Reunited, the Xiao family returned to China. The first five-year plan of the People's Republic brought large-scale modernization to the country, but collectivization resulted in famine; doubts raised among the aghast planners were met with the Hundred Flowers Campaign, the Anti-Rightist Movement and a plan for the years 1958-62 called the Great Leap Forward. In this climate even Xiao San, Mao's boyhood friend, dared not write any poetry; given his history the family could not long hope to avoid the regime's xenophobia, mounting even as Mao relinquished the State Chairmanship in 1959.

Eva Sandberg had laid aside her Leica and begun making films of the People's Republic for use by the communist news agencies of Europe. In 1962 it emerged that her travels in China had aroused suspicion. She came under pressure either to take Chinese citizenship or to leave the country. When her friend Nadia left Zhang Bao and returned to the Soviet Union, Sandberg knew there were only two other such prominent Soviet women remaining: Elisabeth (Lisa) Kishkin (李莎), wife of Li Lisan, a Lubianka survivor, and Grania (格拉娘), the uneducated wife of Chen Changhao (陈昌浩), a veteran of the alternate Long March of Zhang Guotao (purged 1937).

The simple Grania was put on trial, as a Revisionist and Capitalist roader.
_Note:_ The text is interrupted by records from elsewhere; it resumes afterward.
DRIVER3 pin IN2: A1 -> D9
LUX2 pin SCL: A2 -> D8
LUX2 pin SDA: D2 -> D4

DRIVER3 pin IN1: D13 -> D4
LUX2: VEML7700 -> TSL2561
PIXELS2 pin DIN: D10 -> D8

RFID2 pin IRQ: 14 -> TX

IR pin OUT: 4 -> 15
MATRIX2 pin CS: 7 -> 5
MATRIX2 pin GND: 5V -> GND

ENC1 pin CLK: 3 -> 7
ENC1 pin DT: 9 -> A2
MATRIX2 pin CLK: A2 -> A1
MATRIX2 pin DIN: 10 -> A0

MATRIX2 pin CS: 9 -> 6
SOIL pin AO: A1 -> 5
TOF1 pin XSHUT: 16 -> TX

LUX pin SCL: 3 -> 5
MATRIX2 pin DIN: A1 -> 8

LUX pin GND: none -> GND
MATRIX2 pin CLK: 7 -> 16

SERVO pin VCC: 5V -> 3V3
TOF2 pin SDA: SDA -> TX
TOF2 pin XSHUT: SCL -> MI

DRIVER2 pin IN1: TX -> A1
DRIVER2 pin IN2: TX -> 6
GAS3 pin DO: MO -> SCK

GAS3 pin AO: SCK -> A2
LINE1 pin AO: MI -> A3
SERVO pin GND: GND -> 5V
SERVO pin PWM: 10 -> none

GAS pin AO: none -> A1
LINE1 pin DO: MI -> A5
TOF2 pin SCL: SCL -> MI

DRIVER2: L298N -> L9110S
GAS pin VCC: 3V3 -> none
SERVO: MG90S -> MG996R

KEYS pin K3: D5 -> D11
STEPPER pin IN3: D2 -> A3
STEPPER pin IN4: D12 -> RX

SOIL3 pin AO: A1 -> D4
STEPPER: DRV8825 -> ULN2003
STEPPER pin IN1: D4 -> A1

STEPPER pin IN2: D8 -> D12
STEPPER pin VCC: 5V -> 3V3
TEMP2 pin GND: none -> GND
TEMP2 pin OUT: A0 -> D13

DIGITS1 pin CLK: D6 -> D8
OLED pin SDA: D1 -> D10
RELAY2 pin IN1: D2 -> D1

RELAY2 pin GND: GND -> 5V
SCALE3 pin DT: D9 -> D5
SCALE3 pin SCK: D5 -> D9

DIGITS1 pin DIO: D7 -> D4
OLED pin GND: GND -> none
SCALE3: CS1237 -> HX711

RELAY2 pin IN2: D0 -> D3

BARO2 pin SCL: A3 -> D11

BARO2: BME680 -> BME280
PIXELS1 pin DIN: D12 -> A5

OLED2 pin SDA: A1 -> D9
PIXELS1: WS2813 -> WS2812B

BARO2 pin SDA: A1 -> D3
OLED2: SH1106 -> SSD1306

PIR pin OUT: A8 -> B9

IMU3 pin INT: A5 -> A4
Chang promptly divorced her, losing his son Victor, and was the prosecution's witness. Sandberg and Kishkin spoke in her defense. The charge of spying menaced all three women but could not be made to stick. For a few years they imagined nothing worse might come to Grania than the penury to which she as a single, visible-minority mother was reduced, and which they tried to alleviate. However, in 1966 Liu, the official State Chair was outfoxed by his resurgent predecessor. The Cultural Revolution brought douzhenghui violence to bear against the three Soviet wives and the men who had married them. Each was charged with, and made to confess to, various crimes. The following year the three couples, including the divorced Grania and Zhang Bao, were formally arrested. Li died within days of his arrest, on June 22, 1967; the others were to spend years in a Beijing prison and then years in enforced rustication, a sort of internal exile.